_Directions_:
I need every line from the start of the material below up to and including the line containing "wird meist für 3-6 Monate nach dem Kauf", restated exactly, with the pictures omitted.

─── Excerpted records ───

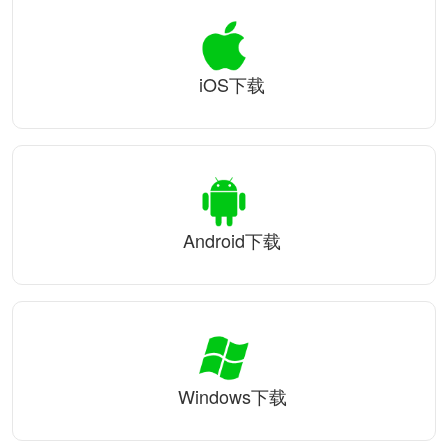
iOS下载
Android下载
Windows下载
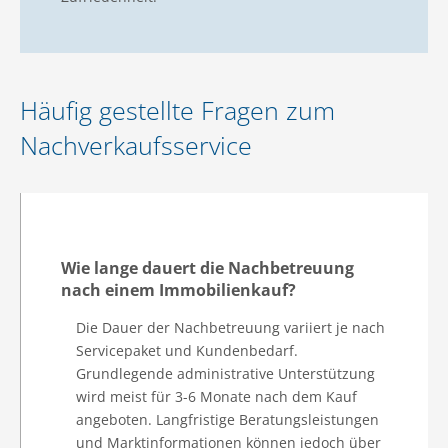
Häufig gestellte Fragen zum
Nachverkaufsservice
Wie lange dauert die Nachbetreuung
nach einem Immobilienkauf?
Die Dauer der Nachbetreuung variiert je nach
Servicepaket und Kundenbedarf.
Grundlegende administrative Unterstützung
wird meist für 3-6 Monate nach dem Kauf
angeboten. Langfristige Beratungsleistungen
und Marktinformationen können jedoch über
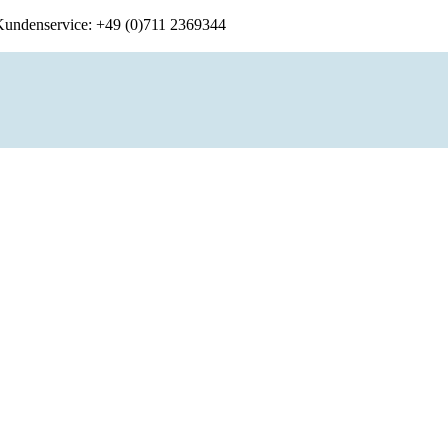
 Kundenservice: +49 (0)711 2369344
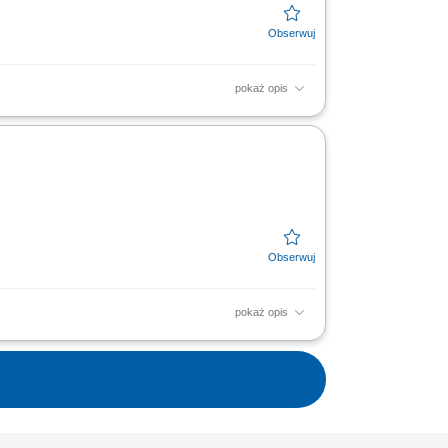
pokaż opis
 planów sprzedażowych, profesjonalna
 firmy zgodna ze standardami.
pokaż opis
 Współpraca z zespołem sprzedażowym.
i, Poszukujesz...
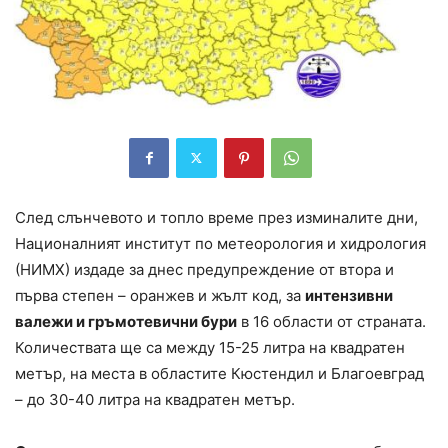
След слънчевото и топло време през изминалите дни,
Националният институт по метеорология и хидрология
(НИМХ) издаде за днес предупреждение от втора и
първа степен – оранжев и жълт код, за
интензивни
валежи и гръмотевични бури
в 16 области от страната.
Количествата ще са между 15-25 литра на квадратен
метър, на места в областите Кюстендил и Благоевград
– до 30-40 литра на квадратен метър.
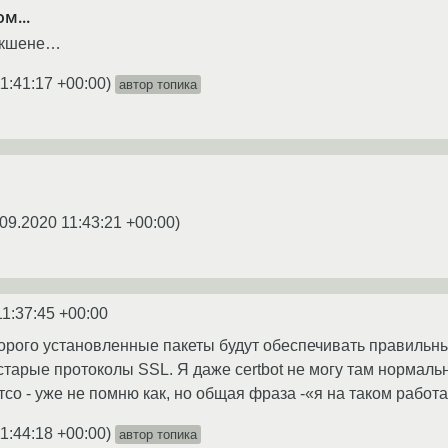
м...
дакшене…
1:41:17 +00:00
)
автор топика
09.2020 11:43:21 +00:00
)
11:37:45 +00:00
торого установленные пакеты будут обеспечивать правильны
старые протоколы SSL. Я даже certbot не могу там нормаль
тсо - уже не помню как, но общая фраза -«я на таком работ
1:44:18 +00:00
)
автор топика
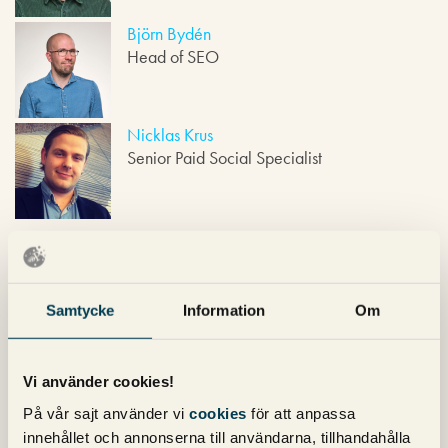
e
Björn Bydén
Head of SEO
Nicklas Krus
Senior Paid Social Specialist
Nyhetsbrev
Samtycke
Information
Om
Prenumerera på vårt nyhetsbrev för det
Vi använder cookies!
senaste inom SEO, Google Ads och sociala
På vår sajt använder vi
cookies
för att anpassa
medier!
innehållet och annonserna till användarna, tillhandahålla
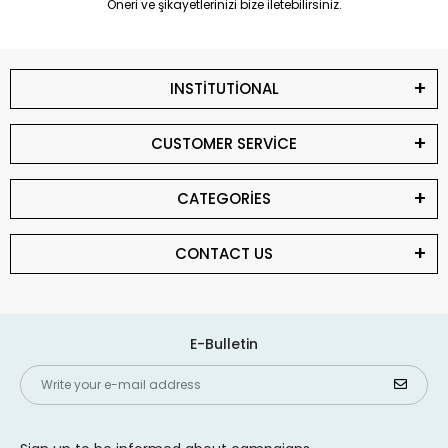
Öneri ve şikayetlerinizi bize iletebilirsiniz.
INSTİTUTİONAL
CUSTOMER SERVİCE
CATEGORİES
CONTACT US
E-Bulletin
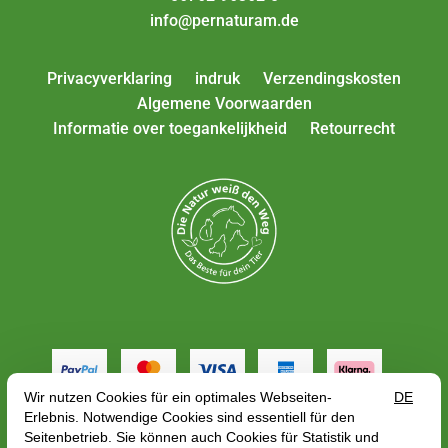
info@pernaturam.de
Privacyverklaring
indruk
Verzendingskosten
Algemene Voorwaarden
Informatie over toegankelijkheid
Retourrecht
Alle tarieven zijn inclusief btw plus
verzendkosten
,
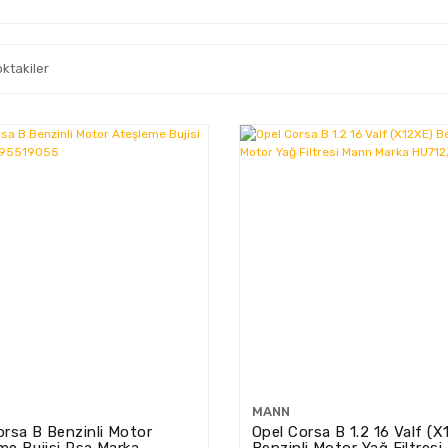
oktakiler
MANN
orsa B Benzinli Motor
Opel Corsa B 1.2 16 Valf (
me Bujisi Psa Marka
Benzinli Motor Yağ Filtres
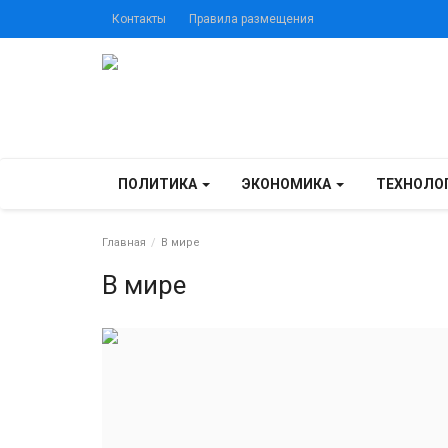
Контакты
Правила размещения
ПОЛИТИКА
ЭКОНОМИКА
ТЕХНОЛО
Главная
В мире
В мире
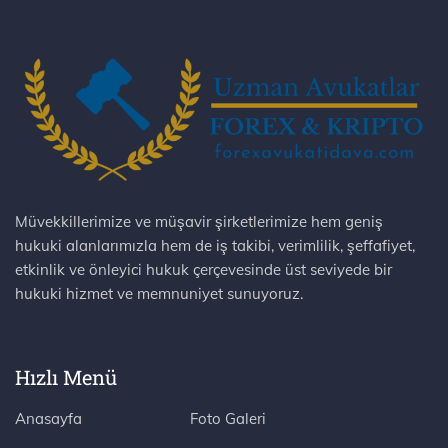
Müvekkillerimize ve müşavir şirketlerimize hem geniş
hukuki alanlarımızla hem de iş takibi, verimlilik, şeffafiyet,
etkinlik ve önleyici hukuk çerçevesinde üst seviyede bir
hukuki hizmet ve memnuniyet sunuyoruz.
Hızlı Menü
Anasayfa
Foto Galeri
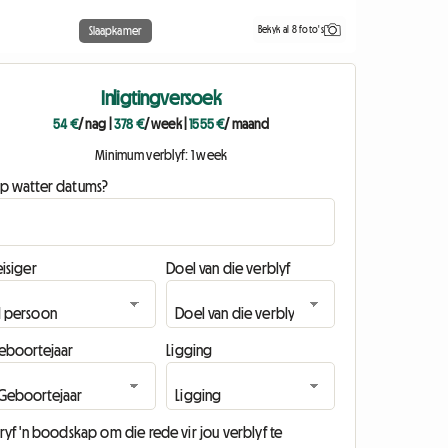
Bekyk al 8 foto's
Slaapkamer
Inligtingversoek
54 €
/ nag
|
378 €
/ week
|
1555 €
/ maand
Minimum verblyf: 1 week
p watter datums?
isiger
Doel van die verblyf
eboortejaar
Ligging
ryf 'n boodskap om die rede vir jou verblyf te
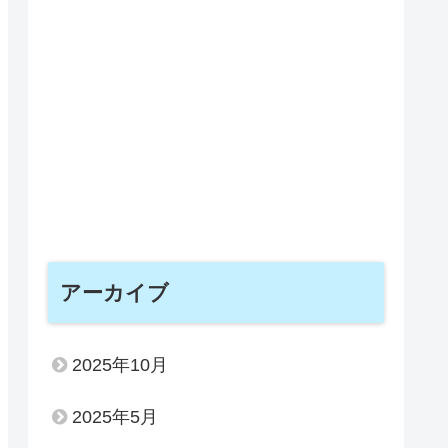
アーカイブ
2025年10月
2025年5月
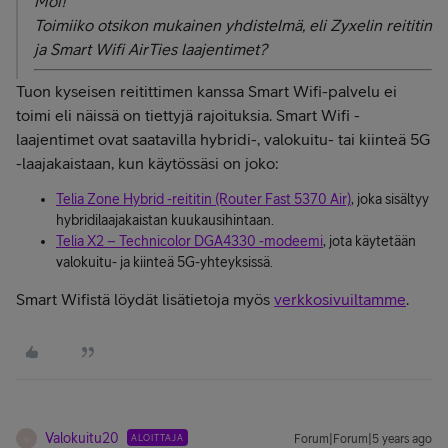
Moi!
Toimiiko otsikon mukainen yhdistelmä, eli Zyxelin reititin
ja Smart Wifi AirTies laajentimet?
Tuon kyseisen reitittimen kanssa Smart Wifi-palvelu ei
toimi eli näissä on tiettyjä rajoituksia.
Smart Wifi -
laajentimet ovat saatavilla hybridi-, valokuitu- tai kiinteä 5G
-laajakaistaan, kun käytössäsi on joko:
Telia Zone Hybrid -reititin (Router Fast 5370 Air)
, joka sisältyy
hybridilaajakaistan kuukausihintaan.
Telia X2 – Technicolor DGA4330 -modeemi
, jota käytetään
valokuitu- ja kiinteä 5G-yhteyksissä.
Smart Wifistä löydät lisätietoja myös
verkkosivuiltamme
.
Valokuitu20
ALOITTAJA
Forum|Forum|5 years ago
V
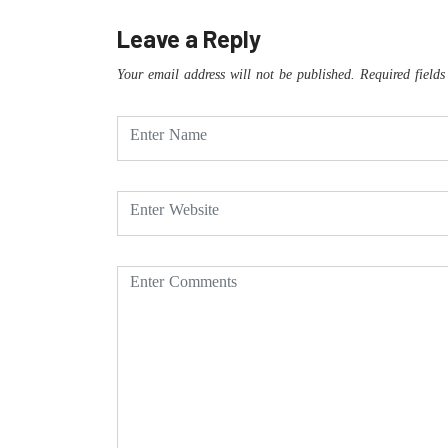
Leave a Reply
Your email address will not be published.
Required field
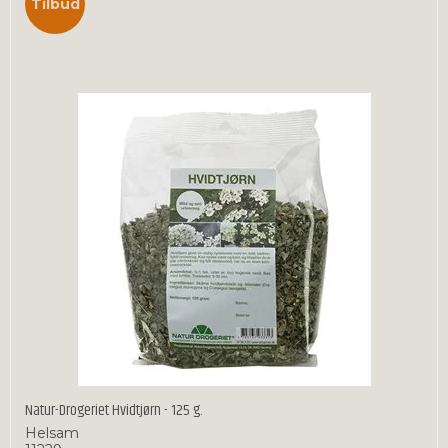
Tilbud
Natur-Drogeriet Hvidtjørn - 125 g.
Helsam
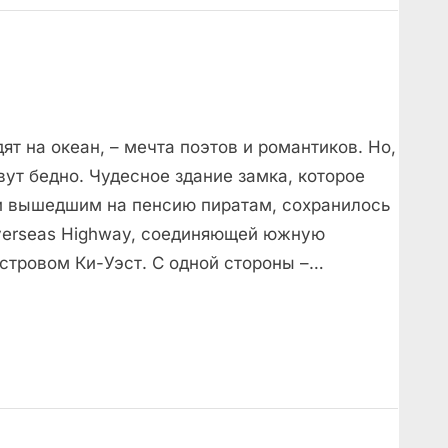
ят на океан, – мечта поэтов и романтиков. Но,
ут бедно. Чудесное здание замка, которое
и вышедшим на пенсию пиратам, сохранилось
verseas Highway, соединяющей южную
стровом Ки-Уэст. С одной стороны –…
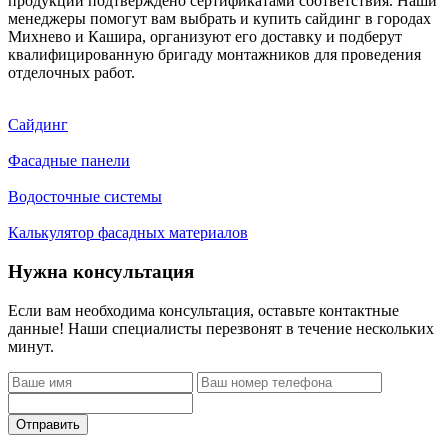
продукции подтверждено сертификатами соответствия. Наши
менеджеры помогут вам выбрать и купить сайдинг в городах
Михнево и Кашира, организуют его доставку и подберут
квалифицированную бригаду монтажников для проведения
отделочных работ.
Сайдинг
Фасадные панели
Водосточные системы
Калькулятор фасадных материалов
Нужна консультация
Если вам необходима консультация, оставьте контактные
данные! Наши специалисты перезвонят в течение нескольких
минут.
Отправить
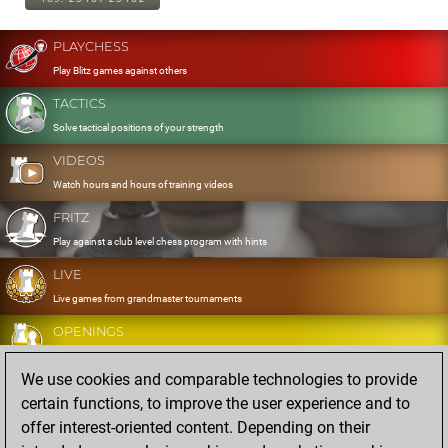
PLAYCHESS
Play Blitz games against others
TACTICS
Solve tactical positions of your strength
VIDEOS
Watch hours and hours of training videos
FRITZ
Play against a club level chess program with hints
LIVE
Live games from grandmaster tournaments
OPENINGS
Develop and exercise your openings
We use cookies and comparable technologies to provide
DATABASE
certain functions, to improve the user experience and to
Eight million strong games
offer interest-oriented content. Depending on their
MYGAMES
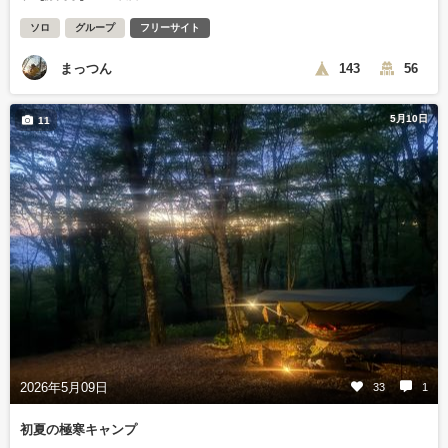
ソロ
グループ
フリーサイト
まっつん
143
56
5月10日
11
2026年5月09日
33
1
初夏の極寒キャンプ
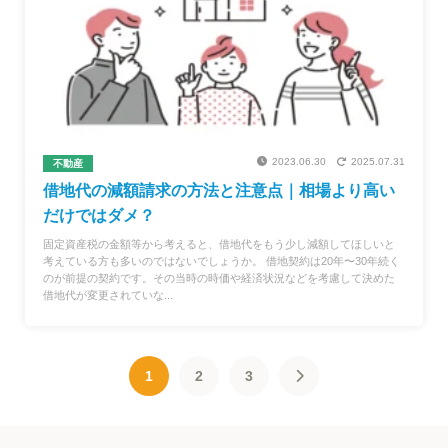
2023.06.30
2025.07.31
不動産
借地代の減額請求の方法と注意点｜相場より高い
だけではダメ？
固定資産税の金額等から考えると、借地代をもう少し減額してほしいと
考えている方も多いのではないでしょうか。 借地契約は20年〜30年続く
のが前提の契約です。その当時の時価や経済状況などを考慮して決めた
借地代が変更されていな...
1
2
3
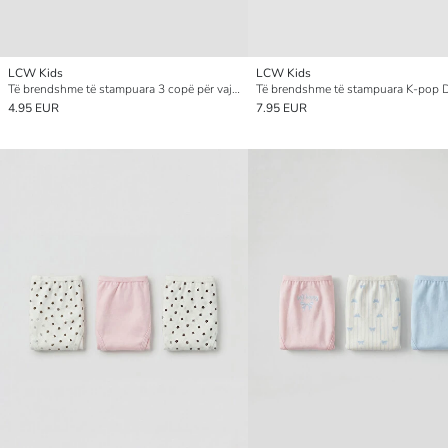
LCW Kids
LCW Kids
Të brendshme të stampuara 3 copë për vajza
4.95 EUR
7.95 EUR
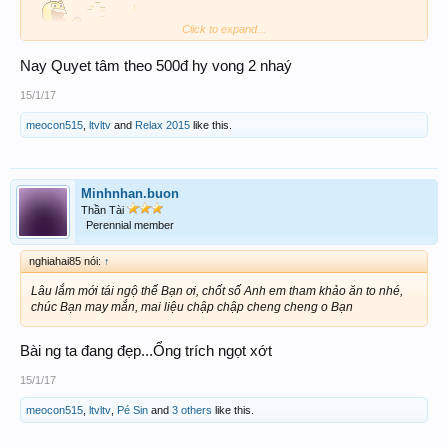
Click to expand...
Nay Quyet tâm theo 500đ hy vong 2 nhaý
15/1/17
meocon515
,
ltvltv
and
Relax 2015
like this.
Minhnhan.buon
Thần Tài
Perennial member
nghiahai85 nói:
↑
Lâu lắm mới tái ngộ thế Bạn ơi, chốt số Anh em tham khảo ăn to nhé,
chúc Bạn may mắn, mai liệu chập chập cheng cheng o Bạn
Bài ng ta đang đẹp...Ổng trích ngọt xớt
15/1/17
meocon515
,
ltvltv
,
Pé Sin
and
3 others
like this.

───

_Written solution_:
iOS下载
Android下载
Windows下载
Häufig gestellte Fragen zum
Nachverkaufsservice
Wie lange dauert die Nachbetreuung
nach einem Immobilienkauf?
Die Dauer der Nachbetreuung variiert je nach
Servicepaket und Kundenbedarf.
Grundlegende administrative Unterstützung
wird meist für 3-6 Monate nach dem Kauf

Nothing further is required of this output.